• _DOCUMENT EXTRACT_
····················

Future deploys can be done using below command

sam deploy --stack-name sam-lambda-xml2json --s3-bucket <sam-bucket-name> --capabilities CAPABILITY_NAMED_IAM --parameter-overrides ParamEnvironment="prod"

Validate AWS resources

Successful deployment will create the AWS resources. Navigate to Cloudformation in AWS console and confirm the status

Convert XML to JSON

Let’s upload some sample xml to the s3 bucket. The upload should trigger the lambda code to convert xml to JSON

Upload xml to s3 bucket into a directory named xml
This instantly creates a directory named json with the generated json files in them
Validate the lambda execution log by navigating to CloudWatch logs

Load JSON to Redshift

We will see couple of options to the JSON into a Redshift table. One using jsonpath which works well for simple json and the other one using SUPER data type which works well for nested/complex json. Choose the one which fits for your use case
Navigate to Amazon Redshift dashboard –> Query editor to get started
Click connect and run, when running a query for first time you can connect using a temporary credential

Using Copy and jsonpath

Create a table for copying the parsed JSON data

CREATE TABLE breakfast_menu (
  food_name VARCHAR,
  food_price VARCHAR,
  food_description VARCHAR
  );

Create a jsonpath for the JSON message and upload the same to jsonpath directory in same s3 bucket.

····················

• _TASK DESCRIPTION_
Please reproduce the passage of the XML-to-JSON guide above word for word, starting at "Create a table" and ending at "same s3 bucket.".

• _SOURCE DATA_
····················

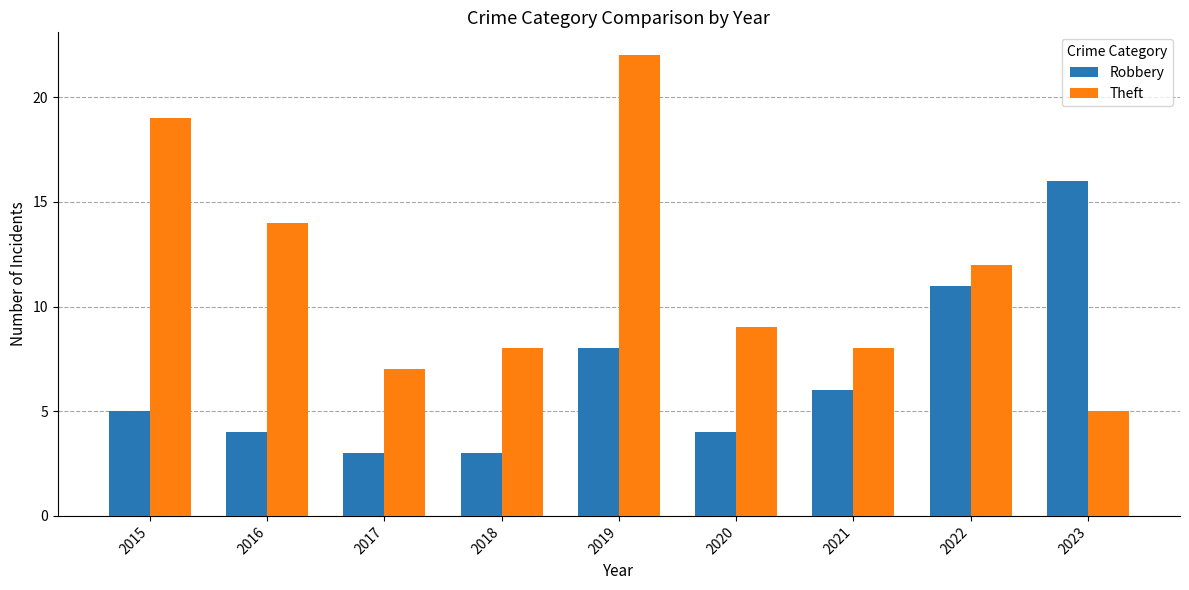

Reading right to left, extract all data points from this chart.

Robbery: 16	11	6	4	8	3	3	4	5
Theft: 5	12	8	9	22	8	7	14	19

····················

• _RESPONSE BELOW_
Create a table for copying the parsed JSON data

CREATE TABLE breakfast_menu (
  food_name VARCHAR,
  food_price VARCHAR,
  food_description VARCHAR
  );

Create a jsonpath for the JSON message and upload the same to jsonpath directory in same s3 bucket.